_Required action A_:
According to the text on provers, how often must a master meter prover be calibrated at a minimum?

----- Given text

Operation and maintenance of provers

(1) A prover (displacement prover or master meter prover) shall be used in the working range and under operating conditions corresponding to rated operating conditions for the prover. Maintenance and re-calibration shall be carried out pursuant to the maintenance programme and calibration programme.

(2) A proving shall take place pursuant to the operational procedure and under conditions as similar as practicable to the normal operating conditions of the meter being proved. The operating pressure at the meter and prover shall during proving be higher than the vapour pressure of the fluid.

(3) The proving result shall be in accordance with the performance requirements in Section 38 for the meter to be proved and be based on an evaluation of three to 20 subsequent single calibrations. If the proving result is outside set control limits, it shall be verified before being used. The quantity of oil loaded onto ships shall be re-calculated following the first approved proving. The calibration factor established in the first approved proving shall be used to calculate the remaining quantity or until a new calibration factor is established.

(4) A displacement prover shall, at a minimum, be calibrated in situ annually. The calibration interval may be gradually extended to every three years if it can be documented that annual calibration would lead to unreasonably high costs and it can be substantiated that performance requirements in Section 39 will be met.

(5) As a minimum, a master meter prover shall be calibrated annually.

Section 85.

Operation and maintenance of gas meters

(1) A gas meter shall be used in the working range under operating conditions corresponding to rated operating conditions for the meter. Maintenance and calibration shall be carried out pursuant to the maintenance programme and calibration programme.

----------
----- Record extracts

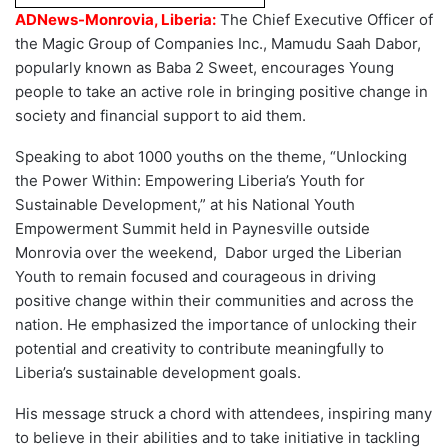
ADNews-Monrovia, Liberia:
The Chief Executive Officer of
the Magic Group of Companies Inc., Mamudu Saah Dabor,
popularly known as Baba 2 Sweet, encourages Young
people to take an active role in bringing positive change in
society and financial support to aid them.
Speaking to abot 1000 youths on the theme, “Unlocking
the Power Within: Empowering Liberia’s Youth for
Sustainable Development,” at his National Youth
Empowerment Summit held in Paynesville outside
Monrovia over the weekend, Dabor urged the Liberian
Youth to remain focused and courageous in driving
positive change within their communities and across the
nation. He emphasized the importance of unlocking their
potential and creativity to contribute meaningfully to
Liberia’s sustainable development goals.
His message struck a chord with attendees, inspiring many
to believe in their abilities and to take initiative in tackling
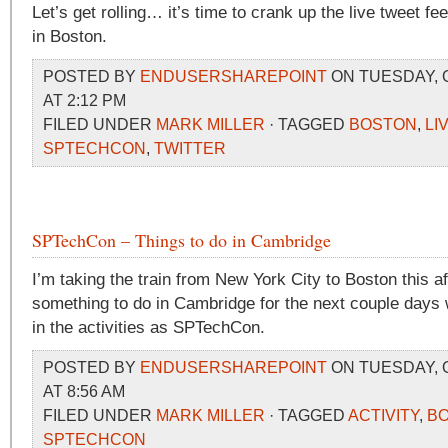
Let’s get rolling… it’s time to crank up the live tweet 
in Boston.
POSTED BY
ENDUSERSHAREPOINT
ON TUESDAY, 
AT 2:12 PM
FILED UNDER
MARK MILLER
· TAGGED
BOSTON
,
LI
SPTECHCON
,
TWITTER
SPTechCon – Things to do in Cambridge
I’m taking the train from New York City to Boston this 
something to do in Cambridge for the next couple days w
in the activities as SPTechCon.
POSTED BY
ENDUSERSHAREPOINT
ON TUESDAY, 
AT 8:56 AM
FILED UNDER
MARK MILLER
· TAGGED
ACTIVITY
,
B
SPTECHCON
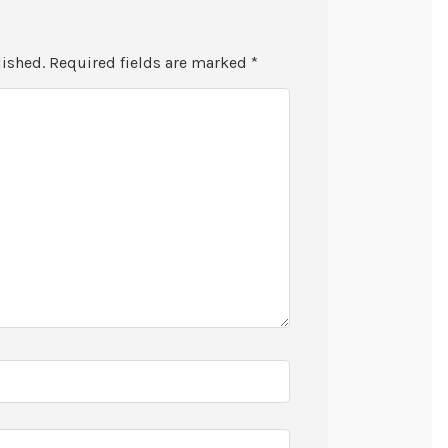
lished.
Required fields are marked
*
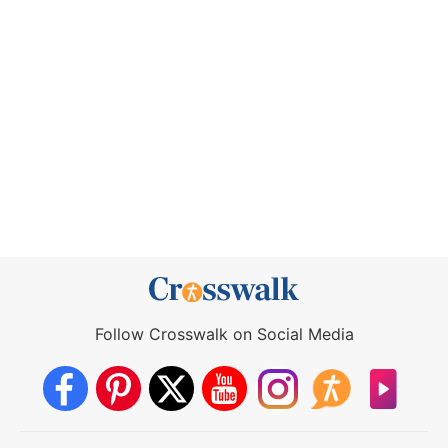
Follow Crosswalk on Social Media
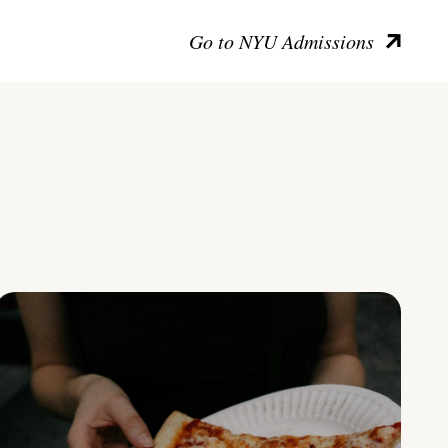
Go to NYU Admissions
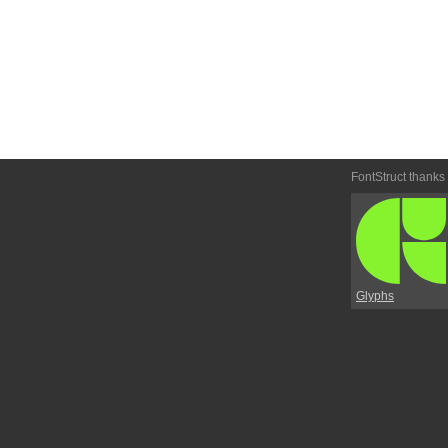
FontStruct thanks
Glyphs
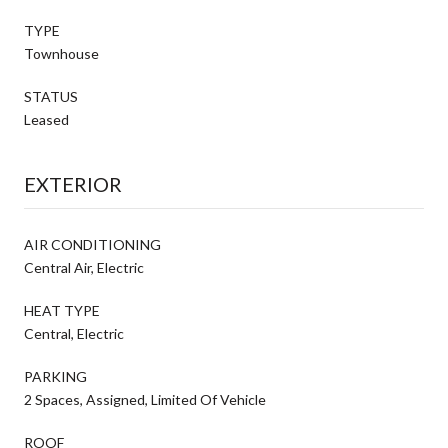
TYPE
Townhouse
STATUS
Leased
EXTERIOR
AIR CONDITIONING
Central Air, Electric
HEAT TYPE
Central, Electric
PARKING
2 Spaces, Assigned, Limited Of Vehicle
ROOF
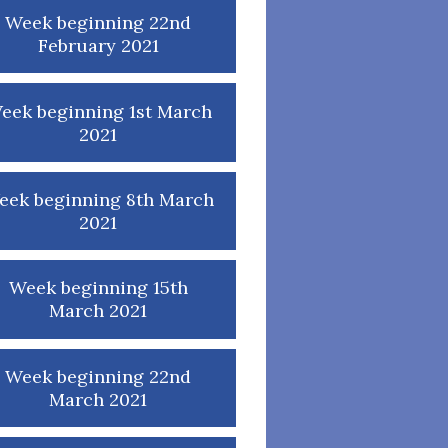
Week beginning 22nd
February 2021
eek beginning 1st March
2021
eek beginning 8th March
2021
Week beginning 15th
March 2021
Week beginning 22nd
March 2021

----------

_Required action B_:
How many lines of the records contain the word "March"? Give only the number.

_Final answer A_:
At a minimum, a master meter prover must be calibrated annually.

_Final answer B_:
4